Un niño grande
Uno de mis traumas de infancia es no haber podido ir al estreno de «La próxima estación», la película que mi padre rodó en 1981. No me dejaron ir porque la historia era demasiado adulta para mí (un embarazo juvenil). Así que mis hermanos mayores ... se fueron al estreno tan campantes y yo me quedé en casa con mi hermana pequeña y con la frustración de saber que mi padre no hacía las películas para mí. Porque yo entonces creía que mi padre hacía pelis para que yo las viera. Las del niño Lolo García («La guerra de papá» y «Tobi») o «Buenas noches, señor monstruo», el musical que hizo con el grupo Regaliz que tanto me gustaba.

━━━━━━

▸ **Qué se pide**: Copia entero el texto de arriba sobre el estreno de «La próxima estación», letra por letra y sin cambiar nada.

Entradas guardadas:
━━━━━━

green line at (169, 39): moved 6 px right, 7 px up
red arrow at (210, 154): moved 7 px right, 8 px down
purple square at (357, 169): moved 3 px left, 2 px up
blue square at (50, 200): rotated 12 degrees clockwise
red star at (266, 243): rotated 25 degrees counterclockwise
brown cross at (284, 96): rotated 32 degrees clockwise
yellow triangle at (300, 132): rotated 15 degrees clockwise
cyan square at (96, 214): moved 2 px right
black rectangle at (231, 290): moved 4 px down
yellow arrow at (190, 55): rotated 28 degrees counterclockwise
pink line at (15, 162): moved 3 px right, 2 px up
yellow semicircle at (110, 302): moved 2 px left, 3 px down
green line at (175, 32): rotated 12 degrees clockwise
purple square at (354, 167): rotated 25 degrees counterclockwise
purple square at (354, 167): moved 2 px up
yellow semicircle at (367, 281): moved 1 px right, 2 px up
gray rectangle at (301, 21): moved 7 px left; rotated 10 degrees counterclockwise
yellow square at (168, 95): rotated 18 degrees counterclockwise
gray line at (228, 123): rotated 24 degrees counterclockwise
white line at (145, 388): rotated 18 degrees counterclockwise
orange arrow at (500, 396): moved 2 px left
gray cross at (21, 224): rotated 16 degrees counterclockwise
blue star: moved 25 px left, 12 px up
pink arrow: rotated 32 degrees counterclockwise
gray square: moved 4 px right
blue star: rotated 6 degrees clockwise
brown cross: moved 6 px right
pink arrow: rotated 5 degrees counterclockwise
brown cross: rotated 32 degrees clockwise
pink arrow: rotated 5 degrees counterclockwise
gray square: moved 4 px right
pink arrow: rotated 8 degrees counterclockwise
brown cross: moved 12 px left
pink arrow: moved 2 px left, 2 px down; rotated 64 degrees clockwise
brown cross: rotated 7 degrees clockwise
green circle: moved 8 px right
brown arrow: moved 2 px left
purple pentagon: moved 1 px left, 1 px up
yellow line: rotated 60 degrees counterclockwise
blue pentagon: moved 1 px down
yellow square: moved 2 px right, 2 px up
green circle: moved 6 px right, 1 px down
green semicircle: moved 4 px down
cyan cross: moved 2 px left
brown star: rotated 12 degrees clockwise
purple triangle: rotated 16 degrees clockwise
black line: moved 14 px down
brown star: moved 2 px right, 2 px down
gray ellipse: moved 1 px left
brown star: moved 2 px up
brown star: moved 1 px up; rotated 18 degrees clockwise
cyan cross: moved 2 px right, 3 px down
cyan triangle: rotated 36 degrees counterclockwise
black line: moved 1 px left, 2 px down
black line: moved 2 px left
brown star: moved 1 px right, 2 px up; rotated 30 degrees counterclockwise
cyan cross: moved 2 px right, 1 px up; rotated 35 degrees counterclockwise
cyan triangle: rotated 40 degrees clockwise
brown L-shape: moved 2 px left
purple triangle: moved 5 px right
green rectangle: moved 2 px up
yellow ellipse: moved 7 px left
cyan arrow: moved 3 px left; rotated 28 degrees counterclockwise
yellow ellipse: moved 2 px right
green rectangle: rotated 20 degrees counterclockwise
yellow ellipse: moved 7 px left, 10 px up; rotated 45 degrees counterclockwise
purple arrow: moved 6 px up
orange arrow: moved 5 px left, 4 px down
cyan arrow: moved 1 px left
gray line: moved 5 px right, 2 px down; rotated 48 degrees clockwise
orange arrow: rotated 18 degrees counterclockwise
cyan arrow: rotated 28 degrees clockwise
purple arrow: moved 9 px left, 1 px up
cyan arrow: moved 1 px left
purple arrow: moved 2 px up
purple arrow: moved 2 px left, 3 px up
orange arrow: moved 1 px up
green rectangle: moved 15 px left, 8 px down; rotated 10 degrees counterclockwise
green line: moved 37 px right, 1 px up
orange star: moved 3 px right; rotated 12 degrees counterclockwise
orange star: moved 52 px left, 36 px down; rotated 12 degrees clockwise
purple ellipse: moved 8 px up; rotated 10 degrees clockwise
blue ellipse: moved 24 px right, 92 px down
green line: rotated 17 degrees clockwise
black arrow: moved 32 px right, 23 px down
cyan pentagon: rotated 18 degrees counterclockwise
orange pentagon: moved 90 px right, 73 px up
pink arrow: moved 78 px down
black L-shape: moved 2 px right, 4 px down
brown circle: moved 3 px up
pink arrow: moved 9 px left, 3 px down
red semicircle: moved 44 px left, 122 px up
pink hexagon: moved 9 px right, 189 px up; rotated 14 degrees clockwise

━━━━━━

▸ **Respuesta a continuación**:
Un niño grande
Uno de mis traumas de infancia es no haber podido ir al estreno de «La próxima estación», la película que mi padre rodó en 1981. No me dejaron ir porque la historia era demasiado adulta para mí (un embarazo juvenil). Así que mis hermanos mayores ... se fueron al estreno tan campantes y yo me quedé en casa con mi hermana pequeña y con la frustración de saber que mi padre no hacía las películas para mí. Porque yo entonces creía que mi padre hacía pelis para que yo las viera. Las del niño Lolo García («La guerra de papá» y «Tobi») o «Buenas noches, señor monstruo», el musical que hizo con el grupo Regaliz que tanto me gustaba.